Chinese and Other Low-Cost Competition

  • Repeated contrast with cheap Chinese EVs and low-cost Dacia/other small cars in Europe, Thailand, Brazil, etc.
  • Some see Western makers “pricing themselves into extinction”; others note Chinese prices rely on heavy state support and may not be sustainable.
  • US tariffs and regulatory barriers are viewed as key reasons Americans can’t access those vehicles.

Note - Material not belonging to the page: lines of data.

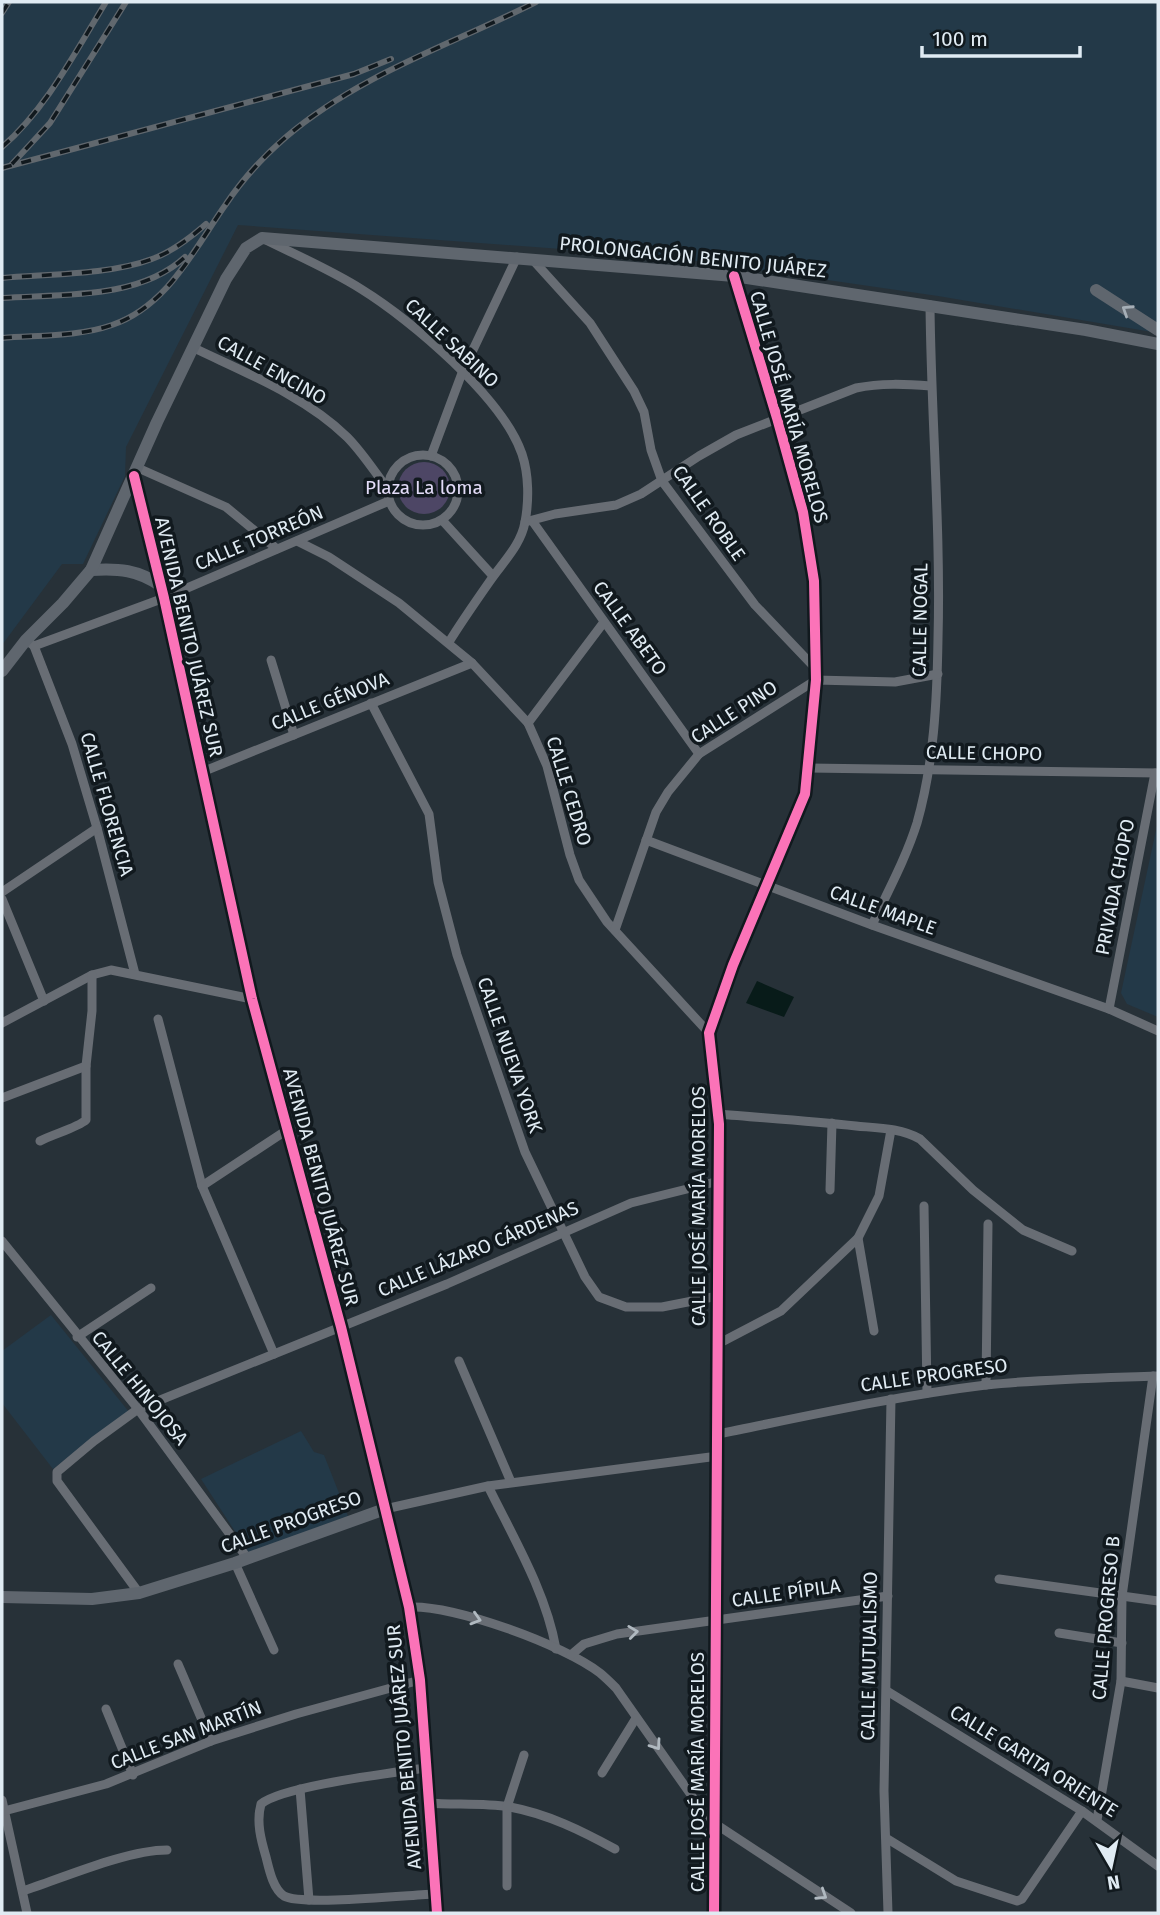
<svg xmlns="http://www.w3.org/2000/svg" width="1160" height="1915" font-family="'Fira Sans',sans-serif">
	<rect width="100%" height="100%" fill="#273138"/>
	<g fill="#233948">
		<polygon points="2,2 1158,2 1158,333 938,296 668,257 238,225 126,447 125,476 83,564 62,564 2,645"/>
		<polygon points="1158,821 1158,1017 1127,1004 1121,993"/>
		<polygon points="51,1315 129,1412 53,1469 2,1403 2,1351"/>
		<polygon points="301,1431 314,1452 324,1455 348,1516 249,1553 201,1479"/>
	</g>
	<circle fill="#4d4665" cx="424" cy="488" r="26"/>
	<polygon fill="#081b19" points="757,981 794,997 784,1017 746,1003"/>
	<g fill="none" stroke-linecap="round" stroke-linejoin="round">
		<g stroke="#686d74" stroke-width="9">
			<path d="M266,240C298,256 331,270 361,289C411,320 503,398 522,454C529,475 529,501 525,522C521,545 503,562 490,581C476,601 462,621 449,642"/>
			<polyline points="532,259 590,323 634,391 644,412 651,450 662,481 755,605 816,669"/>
			<path d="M194,348C246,373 305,396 347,437C362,452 374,471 387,488"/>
			<circle cx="423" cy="490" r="35"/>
			<polyline points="431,456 462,373 517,257"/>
			<polyline points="138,468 226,507 277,549"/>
			<polyline points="442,520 493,576"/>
			<path d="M525,522L555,514L616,505L641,494L699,456L736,435L856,388C881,383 905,384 931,386"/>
			<polyline points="533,522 699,754"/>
			<polyline points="297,541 329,557 399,603 472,663 528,723 547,766 570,855 579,880 607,922 709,1033"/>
			<polyline points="26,640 34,646 164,598 389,501"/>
			<polyline points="34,646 72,744 97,828 135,974"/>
			<polyline points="271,660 294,735"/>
			<polyline points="371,703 429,814 438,882 457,955 525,1152 585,1277 599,1297 626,1307 662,1307 718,1296"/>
			<polyline points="528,723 604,622"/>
			<polyline points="809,768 1158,773"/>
			<polyline points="202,772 472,663"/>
			<polyline points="646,840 872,925 1109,1009 1158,1031"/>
			<polyline points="2,892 97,828"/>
			<polyline points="2,899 44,1001"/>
			<path d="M872,925C888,891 906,858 917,823C934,763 937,701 938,639C941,528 931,417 930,305"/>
			<polyline points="615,930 656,812 668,792 699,754 816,680 895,682 938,674"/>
			<polyline points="1109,1009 1155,773"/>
			<polyline points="158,1019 202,1186 274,1354"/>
			<polyline points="2,1023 92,975 111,970 252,999"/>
			<polyline points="2,1098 86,1066"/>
			<path d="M718,1114C764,1118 810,1121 856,1126C877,1128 901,1128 920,1139L973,1190L1023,1230L1072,1251"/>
			<path d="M40,1141C53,1134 77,1128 86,1120V1066L92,1011V975"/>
			<polyline points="202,1186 287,1130"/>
			<polyline points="830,1190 832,1123"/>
			<polyline points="924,1206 927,1393"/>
			<polyline points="858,1238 874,1331"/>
			<polyline points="2,1241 138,1409 248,1559"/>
			<polyline points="77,1337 151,1288"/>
			<polyline points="716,1345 781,1311 858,1238 879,1196 891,1130"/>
			<polyline points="459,1361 511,1482"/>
			<polyline points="986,1385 988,1224"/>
			<path d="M718,1434C807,1416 896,1396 986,1385C1042,1379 1099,1378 1156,1376"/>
			<path d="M488,1486C513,1537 546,1592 556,1649"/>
			<polyline points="385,1509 488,1486 718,1456"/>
			<polyline points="235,1563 274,1650"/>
			<polyline points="999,1579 1158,1601"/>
			<polyline points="139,1593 57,1481 57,1472 94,1441 138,1409 447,1284 631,1203 719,1181"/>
			<path d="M409,1607C455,1605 564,1645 600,1673C606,1678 611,1683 616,1688L708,1819L851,1913"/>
			<polyline points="1059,1633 1122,1643"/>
			<polyline points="571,1655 584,1644 617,1634 888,1596"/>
			<polyline points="178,1664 211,1741"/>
			<polyline points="1121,1681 1158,1688"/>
			<polyline points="887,1691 1082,1811 1158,1866"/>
			<polyline points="106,1709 133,1775"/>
			<path d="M425,1768C392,1773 283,1786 261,1804C256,1822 261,1840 266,1857C269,1869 273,1889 284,1896C301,1906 409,1895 435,1894"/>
			<polyline points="602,1773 636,1718"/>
			<polyline points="300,1789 309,1900"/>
			<polyline points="2,1800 27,1913"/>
			<path d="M428,1803C455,1805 483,1803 510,1807C548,1814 582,1831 615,1849"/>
			<polyline points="4,1811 106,1784 211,1741 296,1714 420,1680"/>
			<polyline points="1097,1820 1121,1681 1122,1596 1153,1376"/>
			<polyline points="886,1838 956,1881 1017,1901 1022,1899 1082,1811"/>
			<polyline points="507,1886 507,1807 524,1755"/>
			<path d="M23,1891C63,1878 127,1850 167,1850"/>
			<polyline points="714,1913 719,1124 709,1033 733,965 805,794 816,680 814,581 803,512 777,418 734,276"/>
			<polyline points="888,1913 884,1791 891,1399"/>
		</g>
		<g stroke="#5f666e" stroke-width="12">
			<polyline points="1096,290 1158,330"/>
			<polyline points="134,476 164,598 252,999 341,1327 409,1607 420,1680 437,1913"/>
			<path d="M91,570C118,568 139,570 161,586"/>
			<polyline points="2,671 26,640 63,603 91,570 157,422 226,279 246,248 262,238 734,276 1086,330 1158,344"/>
			<polyline points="2,1597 92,1599 139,1593 235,1563 385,1509"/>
		</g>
		<defs>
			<g id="rail">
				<polyline points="2,13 9,2"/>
				<path d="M2,147C47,108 75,52 106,2"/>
				<polyline points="12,164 50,123 126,2"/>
				<polyline points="2,168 354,74 391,59"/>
				<path d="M2,278C47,274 110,275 152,259C172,252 190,238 206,224"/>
				<path d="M2,298C60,294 139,300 185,257"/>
				<path d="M2,338C38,335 78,337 112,325C168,306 194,249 226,204C242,180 264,156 286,137C360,74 451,45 536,2"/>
			</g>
		</defs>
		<use href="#rail" stroke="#61686e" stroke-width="6"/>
		<use href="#rail" stroke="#11191e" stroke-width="3.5" stroke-dasharray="10" stroke-linecap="butt"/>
		<defs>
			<g id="cycleway">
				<polyline points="134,476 164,598 252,999 341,1327 409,1607 420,1680 437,1913"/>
				<polyline points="714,1913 719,1124 709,1033 733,965 805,794 816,680 814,581 803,512 777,418 734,276"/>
			</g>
		</defs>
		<use href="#cycleway" stroke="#11191e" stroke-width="15"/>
		<use href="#cycleway" stroke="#fb73b8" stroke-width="10"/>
	</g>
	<defs><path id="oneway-chevron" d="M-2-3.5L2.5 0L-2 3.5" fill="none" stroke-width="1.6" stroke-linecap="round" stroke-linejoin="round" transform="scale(1.75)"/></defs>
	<use stroke="#a6afb7" href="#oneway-chevron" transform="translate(1127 310) rotate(-147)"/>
	<g stroke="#b0b9c0">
		<use href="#oneway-chevron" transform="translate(476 1619) rotate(17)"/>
		<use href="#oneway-chevron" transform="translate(633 1632) rotate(-7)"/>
		<use href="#oneway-chevron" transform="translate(656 1745) rotate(55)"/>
		<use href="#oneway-chevron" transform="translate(822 1895) rotate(33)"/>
	</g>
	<g text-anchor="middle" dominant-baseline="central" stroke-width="7" stroke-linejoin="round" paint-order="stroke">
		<g font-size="19" fill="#e0ebf3" stroke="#11191e">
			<text transform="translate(693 257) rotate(6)">PROLONGACIÓN BENITO JUÁREZ</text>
			<text transform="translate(452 343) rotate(43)">CALLE SABINO</text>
			<text transform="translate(272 370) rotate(29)">CALLE ENCINO</text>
			<text transform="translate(789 407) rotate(74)">CALLE JOSÉ MARÍA MORELOS</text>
			<text transform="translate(709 513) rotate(55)">CALLE ROBLE</text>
			<text transform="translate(259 538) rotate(-23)">CALLE TORREÓN</text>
			<text transform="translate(920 620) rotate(-89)">CALLE NOGAL</text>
			<text transform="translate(630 628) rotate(54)">CALLE ABETO</text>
			<text transform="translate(189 637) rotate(77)">AVENIDA BENITO JUÁREZ SUR</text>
			<text transform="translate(330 701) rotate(-22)">CALLE GÉNOVA</text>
			<text transform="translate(734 712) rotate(-33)">CALLE PINO</text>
			<text transform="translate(984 753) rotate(1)">CALLE CHOPO</text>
			<text transform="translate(569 791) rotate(73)">CALLE CEDRO</text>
			<text transform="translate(107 804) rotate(74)">CALLE FLORENCIA</text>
			<text transform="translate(1115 887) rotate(-79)">PRIVADA CHOPO</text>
			<text transform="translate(883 910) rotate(20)">CALLE MAPLE</text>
			<text transform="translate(510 1055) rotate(71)">CALLE NUEVA YORK</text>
			<text transform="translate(321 1187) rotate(75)">AVENIDA BENITO JUÁREZ SUR</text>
			<text transform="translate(698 1206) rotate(-90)">CALLE JOSÉ MARÍA MORELOS</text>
			<text transform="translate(478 1249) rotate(-23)">CALLE LÁZARO CÁRDENAS</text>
			<text transform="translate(934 1375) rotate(-8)">CALLE PROGRESO</text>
			<text transform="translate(140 1388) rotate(51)">CALLE HINOJOSA</text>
			<text transform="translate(291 1522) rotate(-20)">CALLE PROGRESO</text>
			<text transform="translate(786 1593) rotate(-8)">CALLE PÍPILA</text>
			<text transform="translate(1106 1618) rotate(-85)">CALLE PROGRESO B</text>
			<text transform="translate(869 1656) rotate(-89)">CALLE MUTUALISMO</text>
			<text transform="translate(186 1735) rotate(-21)">CALLE SAN MARTÍN</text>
			<text transform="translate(404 1747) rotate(-95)">AVENIDA BENITO JUÁREZ SUR</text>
			<text transform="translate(1034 1761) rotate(32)">CALLE GARITA ORIENTE</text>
			<text transform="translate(697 1772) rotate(-90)">CALLE JOSÉ MARÍA MORELOS</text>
		</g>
		<g font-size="19" fill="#e3dcf8" stroke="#11191e">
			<text x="424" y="487">Plaza La loma</text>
		</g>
	</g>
	<rect width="1160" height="1915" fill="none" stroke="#e0ebf3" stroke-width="7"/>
	<g transform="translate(1111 1866) rotate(171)" stroke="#11191e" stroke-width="5" paint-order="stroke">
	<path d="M0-5L12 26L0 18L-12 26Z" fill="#e0ebf3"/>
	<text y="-10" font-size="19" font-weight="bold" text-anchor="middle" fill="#e0ebf3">N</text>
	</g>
	<path d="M922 46v10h158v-10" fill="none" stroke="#e0ebf3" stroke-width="3.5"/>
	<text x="932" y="46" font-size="21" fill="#e0ebf3" stroke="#11191e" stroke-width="5" paint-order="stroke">100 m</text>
</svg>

Used Market, Complexity, and Long-Term Ownership

  • Older, simpler cars are praised for ease of DIY repair and low TCO; modern “software-defined” cars seen as harder to keep running cheaply.
  • Pandemic-era production cuts, Cash for Clunkers, and stricter standards are blamed for an anemic cheap used-car market.
  • Strategies discussed: buy 1–3-year-old off-lease cars, keep “beaters” running, or wait for minimalist EVs (e.g., Slate Auto) if they materialize.